Assassinio di Giulia Tramontano. Lettera a una madre distrutta dal dolore
(da Avvenire) Siamo esausti. «Ho generato un mostro», ha detto Sabrina, aggiungendo poi: « Alessandro non era così». Non facciamo fatica a crederle. La tragedia che ha sconvolto l’Italia supera sé stessa. Se almeno l’assassino fosse un folle, saremmo al riparo dalle sferzate di questa atrocità. Alessandro, però, non è un folle. Ma, allora, che cos’è? «Un mostro» ha detto sua mamma insieme a tanti italiani. Comprendiamo il suo strazio, i sensi di colpa, la sua rabbia. Come i genitori di Giulia, però, anche lei non va lasciata sola. Soffri, Sabrina, ma non ti lacerare. Piangi, metti a nudo il tuo animo, ma non morire. Se il male genera altro male, vuol dire che ha vinto la sua battaglia infame. Se dal male più assurdo e criminale, uno spiraglio di bene si fa largo, vuol dire che la speranza, pur se arranca, non è morta. Purtroppo, a tante forme di male gli uomini hanno risposto con dei palliativi: ignorandole, cambiando loro il nome o riparandole sotto l’ombrello delle leggi. Pensiamo alla guerra, all’utero in affitto, alle mine antiuomo, allo sfruttamento sessuale di donne e bambini poveri.
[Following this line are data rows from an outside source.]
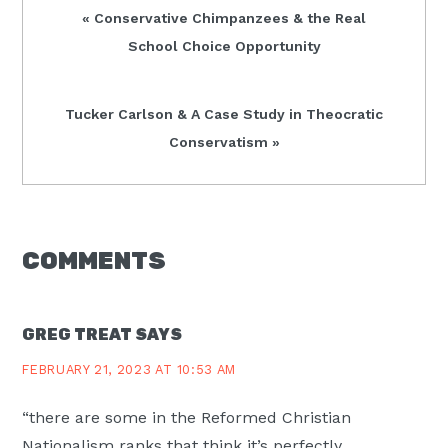
Previous
« Conservative Chimpanzees & the Real
Post:
School Choice Opportunity
Next
Tucker Carlson & A Case Study in Theocratic
Post:
Conservatism »
READER
COMMENTS
INTERACTIONS
GREG TREAT
SAYS
FEBRUARY 21, 2023 AT 10:53 AM
“there are some in the Reformed Christian
Nationalism ranks that think it’s perfectly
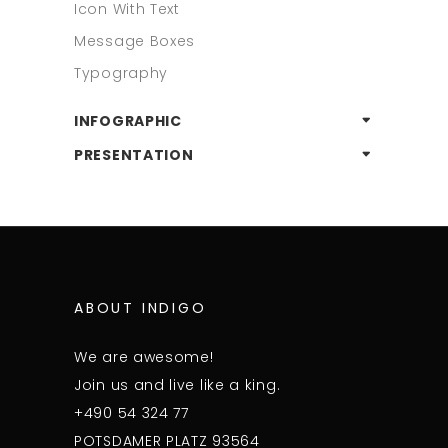
Icon With Text
Message Boxes
Typography
INFOGRAPHIC
PRESENTATION
ABOUT INDIGO
We are awesome!
Join us and live like a king.
+490 54 324 77
POTSDAMER PLATZ 93564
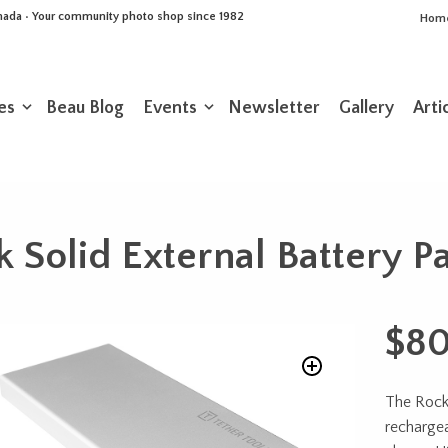
Canada • Your community photo shop since 1982
Hom
es
Beau Blog
Events
Newsletter
Gallery
Arti
k Solid External Battery 
$
80
The Rock
recharge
Al commercio di organi ed esseri umani. Arriva, poi, il giorno in cui il male ti schiaffeggia violentemente. L’assassino è tuo figlio. Ci sarebbe da impazzire. Eppure, Sabrina, tu non hai generato un mostro, tu hai messo al mondo un uomo. Un uomo mai cresciuto, che dalla bancarella della vita, calpestando gli altri, ha arraffato quanto più ha potuto, in modo lecito e illecito. Un bugiardo incapace di tenere a bada gli istinti, le pulsioni, le passioni. Un uomo che andava aiutato a vivere; che andava educato, non solo da te, ma dalla società che, sovente, abdica a questa sua altissima missione. Ci sarebbe bisogno di una seria riflessione sul perché tanti maschi non sanno accettare e gestire il rifiuto di una donna. E, come bambini capricciosi, fanno ricorso alla violenza. Le donne non agiscono così, da questo punto di vista sono migliori di noi maschi, più mature, più umane, più capaci di gestire un rapporto di coppia problematico. Ci sarebbe bisogno di una seria riflessione sul mistero del male, sulla tragica banalità con cui spesso si accompagna. Lascia che siano gli altri, Sabrina, a maledire tuo figlio.
È difficile, lo so. Giulia e Thiago, purtroppo, non torneranno più. Per loro possiamo solo pregare. Per i futuri Thiago e Giulia, invece, possiamo ancora fare tanto. Se solo la smettiamo di essere ciechi, pigri, codardi. Di abdicare al faticoso e gioioso dovere dell’educare prima con l’esempio e solamente dopo con le parole. Fatti coraggio, sorella. Piangi tutte le tue lacrime, è tuo diritto. Continua a chiedere perdono a Giulia e alla sua famiglia, è tuo dovere e ti fa onore. Ma, appena puoi, corri da tuo figlio. Non dirgli niente, sa già tutto. È una persona distrutta, che soffoca in un imbuto senza aria e senza luce. Forza! Supera te stessa, gettagli le braccia al collo. Tienilo stretto a te, come quando, bambino, veniva a ficcarsi di notte nel tuo letto durante un temporale. Piangete insieme. Fagli luce, vaga nel buio più profondo. Si sente un Caino e lo è. Ma tu ricorda che, dopo la morte di Abele, Dio ordinò: «Nessuno tocchi Caino». Il Signore, oggi, ti chiede di affrontare le doglie di un nuovo parto, più doloroso, più angosciante. Accetta. China il capo e rispondi: « Eccomi!».
Noi faremo silenzio, ti guarderemo da lontano. Rispettosi. Comprensivi. Non ti lasceremo sola. Anche i genitori di Giulia – ne sono certo – capiranno. Nessuno oserà giudicarti. Ma, almeno tu, Sabrina, non abbandonare a sé stesso questo figlio scellerato. Tieni accesa la fiammella della pietà. In essa è custodita la speranza, senza la quale vivere è impossibile. Facci questo dono. Te ne saremo grati.